Leave out the pictures and copy every record exactly.

::: Data to process :::

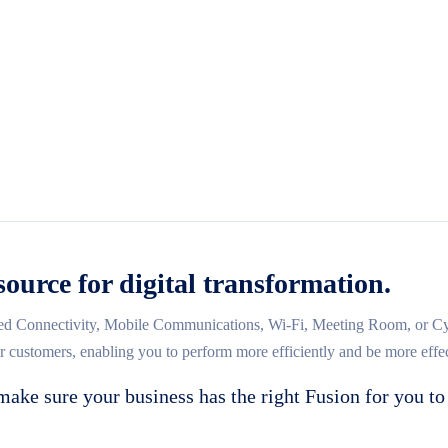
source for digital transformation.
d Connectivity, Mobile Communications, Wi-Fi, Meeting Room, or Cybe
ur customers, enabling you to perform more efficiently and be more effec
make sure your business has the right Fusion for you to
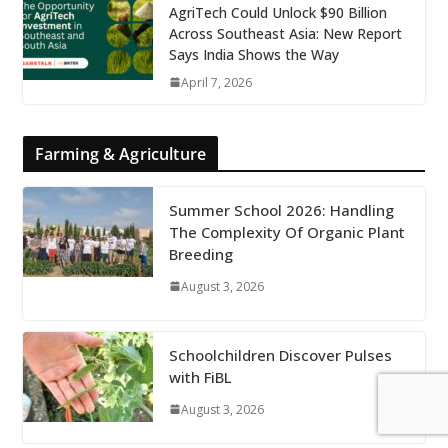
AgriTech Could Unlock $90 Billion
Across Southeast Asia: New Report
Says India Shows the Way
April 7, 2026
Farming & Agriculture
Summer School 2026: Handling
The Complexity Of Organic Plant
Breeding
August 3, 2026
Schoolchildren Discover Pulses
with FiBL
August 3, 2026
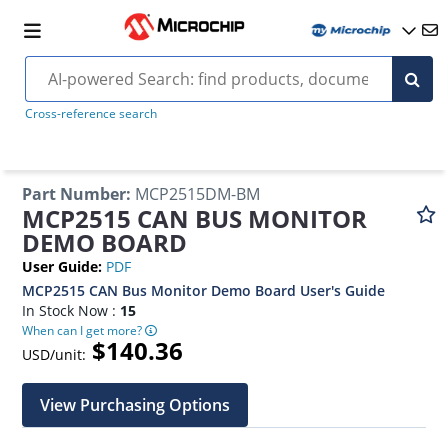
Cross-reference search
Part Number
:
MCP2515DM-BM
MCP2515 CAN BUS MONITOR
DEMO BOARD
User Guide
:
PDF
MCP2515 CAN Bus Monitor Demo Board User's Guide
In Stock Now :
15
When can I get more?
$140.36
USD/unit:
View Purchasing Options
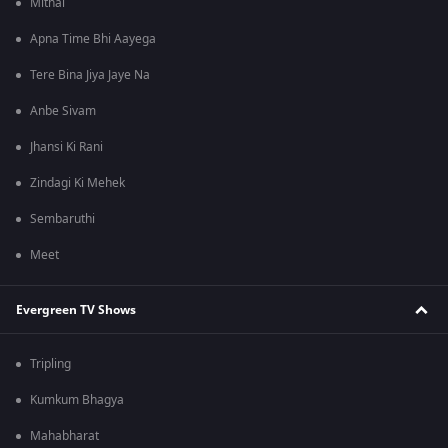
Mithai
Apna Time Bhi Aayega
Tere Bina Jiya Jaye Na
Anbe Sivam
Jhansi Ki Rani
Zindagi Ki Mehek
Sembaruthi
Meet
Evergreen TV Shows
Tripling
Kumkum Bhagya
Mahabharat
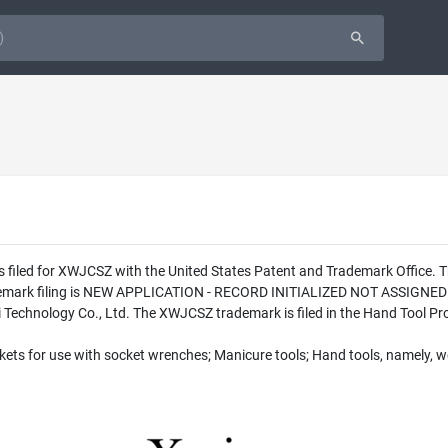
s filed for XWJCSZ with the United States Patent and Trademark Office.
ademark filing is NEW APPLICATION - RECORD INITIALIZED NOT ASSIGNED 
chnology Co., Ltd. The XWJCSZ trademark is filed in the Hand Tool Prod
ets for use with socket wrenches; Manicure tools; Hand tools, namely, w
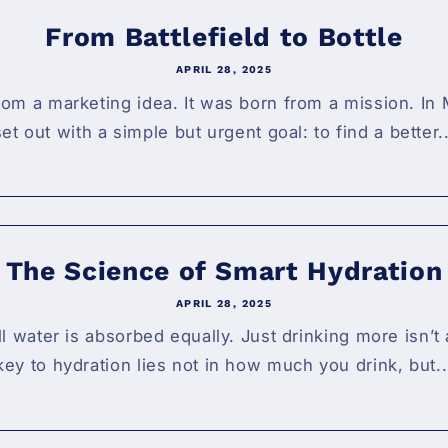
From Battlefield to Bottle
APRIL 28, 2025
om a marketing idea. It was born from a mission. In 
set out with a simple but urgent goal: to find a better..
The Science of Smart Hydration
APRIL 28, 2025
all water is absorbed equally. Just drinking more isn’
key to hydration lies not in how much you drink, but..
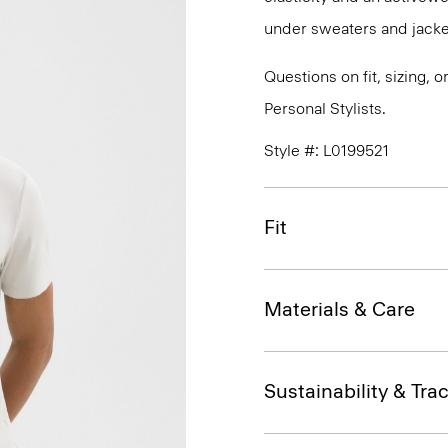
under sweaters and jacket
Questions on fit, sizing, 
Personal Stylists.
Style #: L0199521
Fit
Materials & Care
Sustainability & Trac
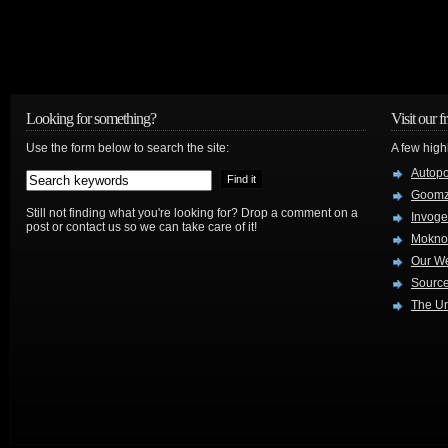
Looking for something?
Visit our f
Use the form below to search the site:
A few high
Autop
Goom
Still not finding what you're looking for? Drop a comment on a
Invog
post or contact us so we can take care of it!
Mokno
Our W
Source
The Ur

:::

§ **Result of the task**
source for digital transformation.
d Connectivity, Mobile Communications, Wi-Fi, Meeting Room, or Cybe
ur customers, enabling you to perform more efficiently and be more effec
make sure your business has the right Fusion for you to
AgriTech Could Unlock $90 Billion
Across Southeast Asia: New Report
Says India Shows the Way
April 7, 2026
Farming & Agriculture
Summer School 2026: Handling
The Complexity Of Organic Plant
Breeding
August 3, 2026
Schoolchildren Discover Pulses
with FiBL
August 3, 2026
Cross-reference search
Part Number
:
MCP2515DM-BM
MCP2515 CAN BUS MONITOR
DEMO BOARD
User Guide
:
PDF
MCP2515 CAN Bus Monitor Demo Board User's Guide
In Stock Now :
15
When can I get more?
$140.36
USD/unit:
View Purchasing Options
Mithai
Apna Time Bhi Aayega
Tere Bina Jiya Jaye Na
Anbe Sivam
Jhansi Ki Rani
Zindagi Ki Mehek
Sembaruthi
Meet
Evergreen TV Shows
Tripling
Kumkum Bhagya
Mahabharat
s filed for XWJCSZ with the United States Patent and Trademark Office.
ademark filing is NEW APPLICATION - RECORD INITIALIZED NOT ASSIGNED 
chnology Co., Ltd. The XWJCSZ trademark is filed in the Hand Tool Prod
ets for use with socket wrenches; Manicure tools; Hand tools, namely, w
From Battlefield to Bottle
APRIL 28, 2025
om a marketing idea. It was born from a mission. In 
set out with a simple but urgent goal: to find a better..
The Science of Smart Hydration
APRIL 28, 2025
all water is absorbed equally. Just drinking more isn’
key to hydration lies not in how much you drink, but..
under sweaters and jacket
Questions on fit, sizing, 
Personal Stylists.
Style #: L0199521
Fit
Materials & Care
Sustainability & Trac
Looking for something?
Visit our f
Use the form below to search the site:
A few high
Autop
Goom
Still not finding what you're looking for? Drop a comment on a
Invog
post or contact us so we can take care of it!
Mokno
Our W
Source
The Ur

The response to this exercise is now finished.